Ethiopian electric mobility company Dodai has closed a $13 million Series A round, split between $8 million in equity and $5 million in debt, to accelerate the rollout of electric motorbikes and battery-swapping infrastructure. The round was led by British International Investment, the UK’s development finance institution, alongside a group of Japanese backers including the Value Chain Innovation Fund, UTokyo Innovation Platform, Nagase and Inclusion Japan.

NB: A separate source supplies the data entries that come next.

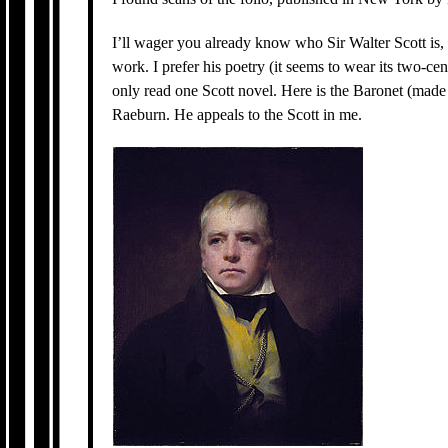
I’ll wager you already know who Sir Walter Scott is,
work. I prefer his poetry (it seems to wear its two-cent
only read one Scott novel. Here is the Baronet (made
Raeburn. He appeals to the Scott in me.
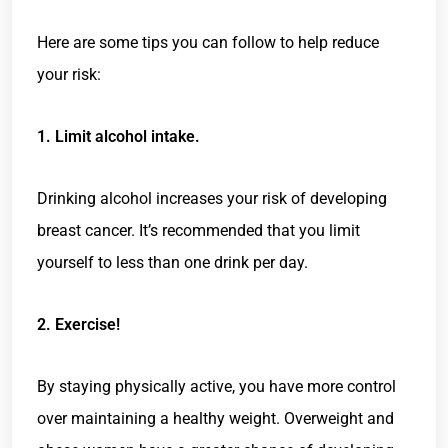
Here are some tips you can follow to help reduce
your risk:
1. Limit alcohol intake.
Drinking alcohol increases your risk of developing
breast cancer. It’s recommended that you limit
yourself to less than one drink per day.
2. Exercise!
By staying physically active, you have more control
over maintaining a healthy weight. Overweight and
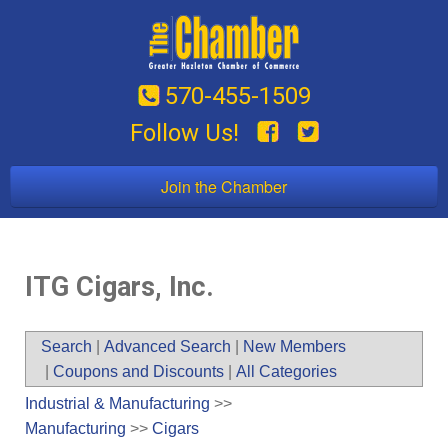
570-455-1509
Follow Us!
Join the Chamber
ITG Cigars, Inc.
Search
|
Advanced Search
|
New Members
|
Coupons and Discounts
|
All Categories
Industrial & Manufacturing
>>
Manufacturing
>>
Cigars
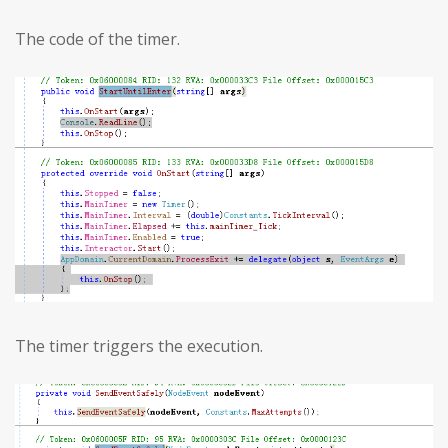
The code of the timer.
The timer triggers the execution.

Building where others won’t
Founded three years ago by Japanese entrepreneur Yuma Sasaki, Dodai made a contrarian choice: build in Addis Ababa, a market most investors view as difficult, rather than the usual hubs of Lagos, Nairobi, Cairo or Johannesburg. The model rests on two pillars. The company assembles its motorbikes locally and runs a battery-swapping network that lets riders trade a depleted battery for a charged one in minutes, eliminating charging downtime. Bikes sell for around 150,000 Ethiopian birr, roughly $1,170, with monthly payment plans through a microfinance partner. To date Dodai has deployed more than 2,000 motorbikes and built a team of about 100, nearly all of them Ethiopian.
Why Ethiopia, now
The timing tracks a sharp policy shift. Ethiopia has moved aggressively to cut its fossil-fuel import bill, restricting petrol and diesel vehicle imports and pushing electric alternatives, which turns a frontier market into one of the continent’s more compelling clean-mobility opportunities. BII chief executive Leslie Maasdorp described Ethiopia as an emerging frontier market where the right capital can unlock outsized impact. The structure of the deal, equity plus debt with a development financier providing the credit, also mirrors a wider 2026 pattern of asset-heavy mobility startups leaning on debt to fund fleets.
The road ahead
Over the next year Dodai aims for 3,000 battery-swapping users and 30 stations in Addis Ababa, scaling toward 30,000 users and 1,000 stations within three years before eyeing Abidjan, Kinshasa, Accra and Dar es Salaam from 2028. Those are steep targets, and asset-financed mobility lives or dies on repayment discipline and uptime for the delivery riders and taxi operators who depend on the bikes to earn.
The broader signal is about geography. Capital that almost always flows to the same four markets is, in this case, backing a company that chose the harder ground, and betting that frontier markets like Ethiopia are where clean mobility scales next.